The end of the Cold War arguably narrowed the differences between leading parties in Western democracies. The financial crisis is doing something similar It is dictating the agenda in the periphery and may shape next year’s elections in Germany, France and Spain.
The risk is that the austerity agenda is going to lead to chronic political instability in the periphery. Incumbents who enforce austerity get voted out of office. New people get elected and they enforce austerity and they too get voted out of office. If governments could deliver growth and austerity, the situation would be different. The outgoing Portuguese government recent revised lower its forecast for growth to a 2% contraction, which is twice the size of the contraction of the previous guesstimate.
Prime Minister Socrates drank from a poisoned chalice. The next government, to be chosen this weekend will drink the same hemlock. It is a deadly serious cocktail because ultimately Portugal’s root problem was not fiscal excesses, but an uncompetitive economy and private sector debt is much greater than the government’s debt burden. Public sector reforms may be part of the solution, but is hardly a panacea and in fact, it alone may exacerbate Portugal’s economic woes.

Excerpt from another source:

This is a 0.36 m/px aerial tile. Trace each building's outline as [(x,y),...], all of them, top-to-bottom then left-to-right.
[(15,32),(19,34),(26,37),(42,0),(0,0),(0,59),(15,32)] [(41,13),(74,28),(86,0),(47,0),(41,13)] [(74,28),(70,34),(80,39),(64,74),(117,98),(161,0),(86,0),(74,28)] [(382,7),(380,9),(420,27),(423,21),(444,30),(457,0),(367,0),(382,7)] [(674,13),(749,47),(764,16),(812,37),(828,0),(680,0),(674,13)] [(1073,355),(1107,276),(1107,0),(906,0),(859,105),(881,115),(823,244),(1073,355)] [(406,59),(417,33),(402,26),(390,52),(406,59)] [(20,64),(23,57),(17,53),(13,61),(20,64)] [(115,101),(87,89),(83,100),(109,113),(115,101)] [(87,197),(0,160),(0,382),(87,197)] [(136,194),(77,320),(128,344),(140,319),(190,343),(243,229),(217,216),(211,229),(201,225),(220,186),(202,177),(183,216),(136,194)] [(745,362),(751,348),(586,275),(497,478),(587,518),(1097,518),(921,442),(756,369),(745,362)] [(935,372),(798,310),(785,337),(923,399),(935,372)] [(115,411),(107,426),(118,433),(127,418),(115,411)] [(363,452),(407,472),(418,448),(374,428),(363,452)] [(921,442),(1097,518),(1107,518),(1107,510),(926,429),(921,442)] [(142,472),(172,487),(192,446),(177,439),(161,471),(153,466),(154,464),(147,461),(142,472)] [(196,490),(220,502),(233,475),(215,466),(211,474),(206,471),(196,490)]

There is unlikely to be a dramatic market reaction to the Portuguese election results. The news stream from Greece is seen as more important. Portuguese bonds have sold off hard in the run up to the election. The 10-year yield rise of 25 bp over the past week is the most with in Europe. Getting past the event risk and the long-end may play a bit of catch up.
In terms of the euro, the ECB’s press conference next Thursday is far more important. We expect the Trichet to signal a rate hike in July. With today’s gains, the euro has recouped almost 2/3 of the decline in suffered in early May. Confidence that the euro is headed back to the $1.4950-$1.5000 area should be lifted by the price action and reinforced by the divergent monetary policy trajectories, as the peripheral debt crisis eases back away from the abyss.